Benny Ade Kurnia juga mengakui bahwa beberapa tahun lalu, pemerintah pusat dan Pemerintah Provinsi Sumatera Utara (Pemprovsu) pernah mengeluarkan surat penertiban untuk usaha Kerambah Jaring Apung (KJA) di kawasan wisata Danau Toba.
Boleh jadi, dikeluarkannya surat penertiban tersebut karena semakin maraknya usaha KJA di kawasan Danau Toba serta adanya usaha ternak besar yang diduga mengakibatkan tercemarnya air Danau Toba Parapat. Sehingga pengunjung Danau Toba jadi emoh atau tidak ingin mandi-mandi lagi ditepian danau tersebut.

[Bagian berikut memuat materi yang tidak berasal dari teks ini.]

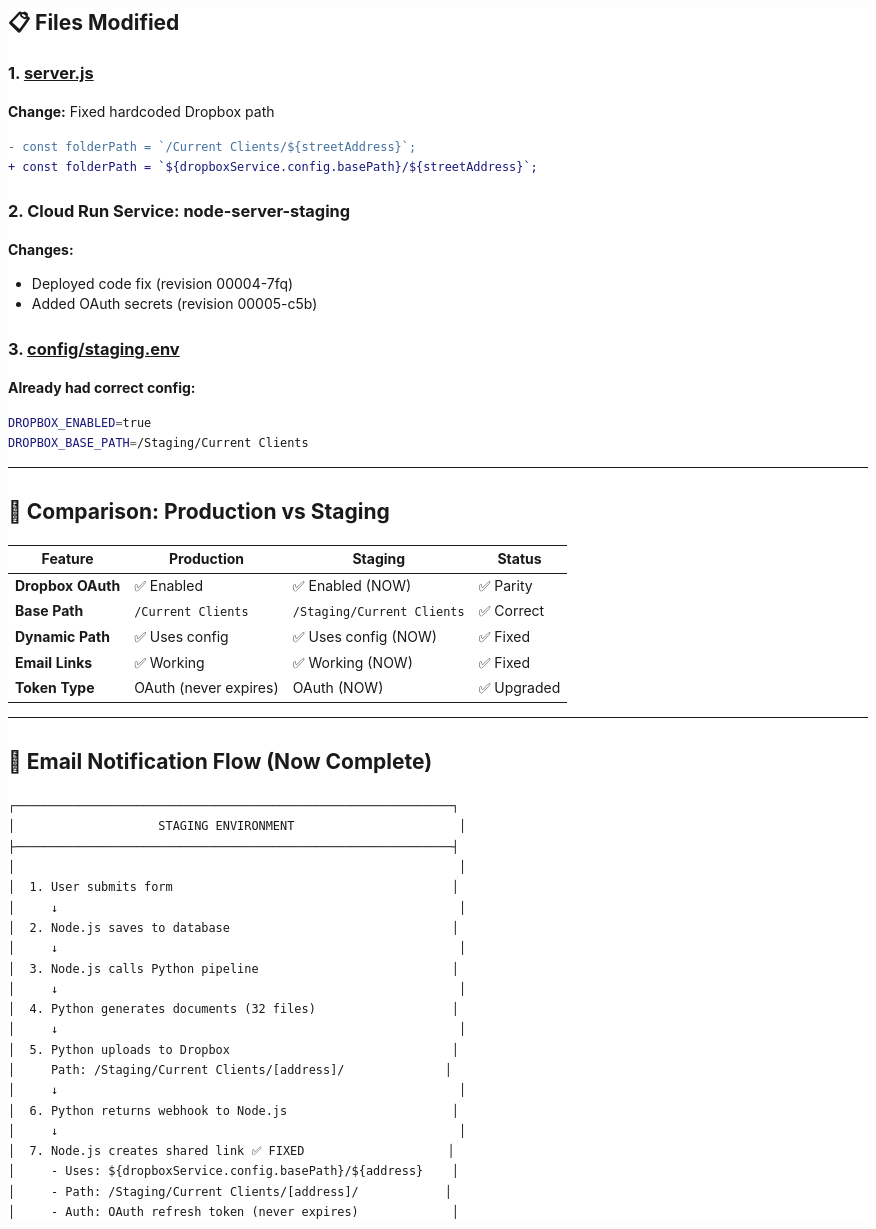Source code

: 
## 📋 Files Modified

### 1. [server.js](server.js#L1374)
**Change:** Fixed hardcoded Dropbox path
```diff
- const folderPath = `/Current Clients/${streetAddress}`;
+ const folderPath = `${dropboxService.config.basePath}/${streetAddress}`;
```

### 2. Cloud Run Service: node-server-staging
**Changes:**
- Deployed code fix (revision 00004-7fq)
- Added OAuth secrets (revision 00005-c5b)

### 3. [config/staging.env](config/staging.env#L44-45)
**Already had correct config:**
```bash
DROPBOX_ENABLED=true
DROPBOX_BASE_PATH=/Staging/Current Clients
```

---

## 🎯 Comparison: Production vs Staging

| Feature | Production | Staging | Status |
|---------|-----------|---------|--------|
| **Dropbox OAuth** | ✅ Enabled | ✅ Enabled (NOW) | ✅ Parity |
| **Base Path** | `/Current Clients` | `/Staging/Current Clients` | ✅ Correct |
| **Dynamic Path** | ✅ Uses config | ✅ Uses config (NOW) | ✅ Fixed |
| **Email Links** | ✅ Working | ✅ Working (NOW) | ✅ Fixed |
| **Token Type** | OAuth (never expires) | OAuth (NOW) | ✅ Upgraded |

---

## 🔄 Email Notification Flow (Now Complete)

```
┌─────────────────────────────────────────────────────────────┐
│                    STAGING ENVIRONMENT                       │
├─────────────────────────────────────────────────────────────┤
│                                                              │
│  1. User submits form                                       │
│     ↓                                                        │
│  2. Node.js saves to database                               │
│     ↓                                                        │
│  3. Node.js calls Python pipeline                           │
│     ↓                                                        │
│  4. Python generates documents (32 files)                   │
│     ↓                                                        │
│  5. Python uploads to Dropbox                               │
│     Path: /Staging/Current Clients/[address]/              │
│     ↓                                                        │
│  6. Python returns webhook to Node.js                       │
│     ↓                                                        │
│  7. Node.js creates shared link ✅ FIXED                    │
│     - Uses: ${dropboxService.config.basePath}/${address}    │
│     - Path: /Staging/Current Clients/[address]/            │
│     - Auth: OAuth refresh token (never expires)             │
```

“Dalam hal pengawasan lingkungan hidup, kita juga harus memaklumi, adanya dugaan tekanan dan ancaman untuk mempertahankan kelestarian alam di kawasan Danau Toba. Sehingga pejabat tinggi di kabupaten yang berada di kawasan danau seperti tak berdaya untuk bertindak tegas,” ujar Benny Ade Kurnia.
Dan konsekwensinya juga sudah dapat ditebak, yang namanya pembalakan hutan masih juga terjadi di Sumatera Utara. Begitu juga dengan pencemaran lingkungan di kawasan Danau Toba masih terus berlangsung.
“Lihat saja beberapa waktu lalu, puluhan ribu ikan di kawasan Danau Toba pada bermatian akibat adanya pencemaran air disana. Ke depan kita minta jangan sampai terjadi lagi. Sebab hal itu bukan saja menjadi sorotan dunia, tapi juga mengakibatkan seratusan warga di sekitar Danau Toba menangis akibat mata rantai penghidupan mereka terganggu,” kata Benny Ade Kurnia seraya menambahkan bahwa pada Desember 2021 juga terjadi aksi unjuk rasa di DPRD Sumatera Utara terkait adanya pencemaran air Danau Toba yang diduga dilakukan salah satu perusahaan KJA di kawasan danau tersebut.
Untuk itu pemerintah di tujuh kabupaten yang mengelilingi destinasi Danau Toba tersebut jangan sampai lengah. Sebab bisa saja pengusaha mencari peluang atau celah untuk dapat melakukan hal-hal yang menyalahi undang-undang berlaku di Indonesia.
Di satu sisi, kita memang harus menghormati adanya usaha KJA di kawasan Danau Toba yang salah satunya untuk menghidupi keluarga kecil di sekitar danau tersebut. Namun di lain pihak kita juga harus menghargai dan menjalankan amanah undang-undang untuk mempertahankan dan meningkatkan kelestarian lingkungan hidup.
“Jadi yang kita butuhkan adalah win-win solution atau perimbangan, artinya bagaimana kita bisa mengatur keseimbangan di seputaran destinasi Danau Toba tersebut,” ujarnya.
Yang terpenting, tambah Benny Ade Kurnia, adalah jangan sampai airmata mengalir deras di ujung Danau Toba. Karena yang namanya kelestarian lingkungan hidup bukan hanya menjadi tanggung jawab Kementerian Lingkungan Hidup, tapi juga tanggung jawab kita semua. ***
Tulisan ini diikutsertakan pada Kompetisi Karya Jurnalistik 2021 Tambang Emas Martabe.